--- Work to be completed ---
Leave the pictures out. Return the rest of the listing below exactly.

** Opening Supplied information block **

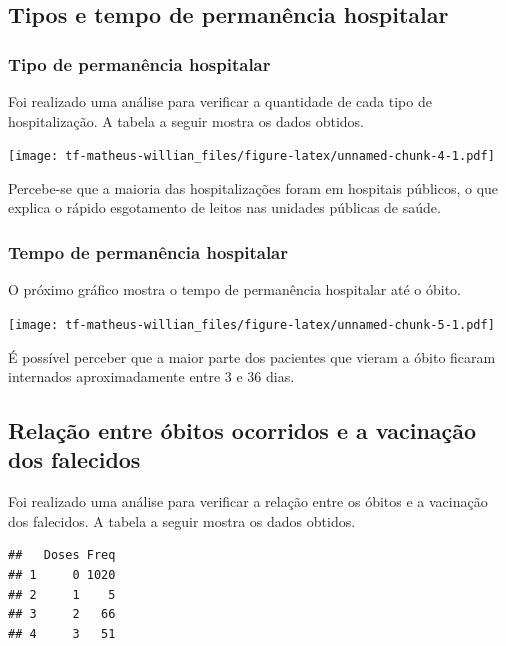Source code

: \documentclass[
  brazilian,
]{article}
\begin{document}
\hypertarget{tipos-e-tempo-de-permanuxeancia-hospitalar}{%
\subsection{Tipos e tempo de permanência
hospitalar}\label{tipos-e-tempo-de-permanuxeancia-hospitalar}}

\hypertarget{tipo-de-permanuxeancia-hospitalar}{%
\subsubsection{Tipo de permanência
hospitalar}\label{tipo-de-permanuxeancia-hospitalar}}

Foi realizado uma análise para verificar a quantidade de cada tipo de
hospitalização. A tabela a seguir mostra os dados obtidos.

\texttt{[image: tf-matheus-willian\_files/figure-latex/unnamed-chunk-4-1.pdf]}

Percebe-se que a maioria das hospitalizações foram em hospitais
públicos, o que explica o rápido esgotamento de leitos nas unidades
públicas de saúde.

\hypertarget{tempo-de-permanuxeancia-hospitalar}{%
\subsubsection{Tempo de permanência
hospitalar}\label{tempo-de-permanuxeancia-hospitalar}}

O próximo gráfico mostra o tempo de permanência hospitalar até o óbito.

\texttt{[image: tf-matheus-willian\_files/figure-latex/unnamed-chunk-5-1.pdf]}

É possível perceber que a maior parte dos pacientes que vieram a óbito
ficaram internados aproximadamente entre 3 e 36 dias.

\hypertarget{relauxe7uxe3o-entre-uxf3bitos-ocorridos-e-a-vacinauxe7uxe3o-dos-falecidos}{%
\subsection{Relação entre óbitos ocorridos e a vacinação dos
falecidos}\label{relauxe7uxe3o-entre-uxf3bitos-ocorridos-e-a-vacinauxe7uxe3o-dos-falecidos}}

Foi realizado uma análise para verificar a relação entre os óbitos e a
vacinação dos falecidos. A tabela a seguir mostra os dados obtidos.

\begin{verbatim}
##   Doses Freq
## 1     0 1020
## 2     1    5
## 3     2   66
## 4     3   51
\end{verbatim}
\end{document}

** Closing Supplied information block **

--- Completed task ---
Source code

: \documentclass[
  brazilian,
]{article}
\begin{document}
\hypertarget{tipos-e-tempo-de-permanuxeancia-hospitalar}{%
\subsection{Tipos e tempo de permanência
hospitalar}\label{tipos-e-tempo-de-permanuxeancia-hospitalar}}

\hypertarget{tipo-de-permanuxeancia-hospitalar}{%
\subsubsection{Tipo de permanência
hospitalar}\label{tipo-de-permanuxeancia-hospitalar}}

Foi realizado uma análise para verificar a quantidade de cada tipo de
hospitalização. A tabela a seguir mostra os dados obtidos.

\texttt{[image: tf-matheus-willian\_files/figure-latex/unnamed-chunk-4-1.pdf]}

Percebe-se que a maioria das hospitalizações foram em hospitais
públicos, o que explica o rápido esgotamento de leitos nas unidades
públicas de saúde.

\hypertarget{tempo-de-permanuxeancia-hospitalar}{%
\subsubsection{Tempo de permanência
hospitalar}\label{tempo-de-permanuxeancia-hospitalar}}

O próximo gráfico mostra o tempo de permanência hospitalar até o óbito.

\texttt{[image: tf-matheus-willian\_files/figure-latex/unnamed-chunk-5-1.pdf]}

É possível perceber que a maior parte dos pacientes que vieram a óbito
ficaram internados aproximadamente entre 3 e 36 dias.

\hypertarget{relauxe7uxe3o-entre-uxf3bitos-ocorridos-e-a-vacinauxe7uxe3o-dos-falecidos}{%
\subsection{Relação entre óbitos ocorridos e a vacinação dos
falecidos}\label{relauxe7uxe3o-entre-uxf3bitos-ocorridos-e-a-vacinauxe7uxe3o-dos-falecidos}}

Foi realizado uma análise para verificar a relação entre os óbitos e a
vacinação dos falecidos. A tabela a seguir mostra os dados obtidos.

\begin{verbatim}
##   Doses Freq
## 1     0 1020
## 2     1    5
## 3     2   66
## 4     3   51
\end{verbatim}
\end{document}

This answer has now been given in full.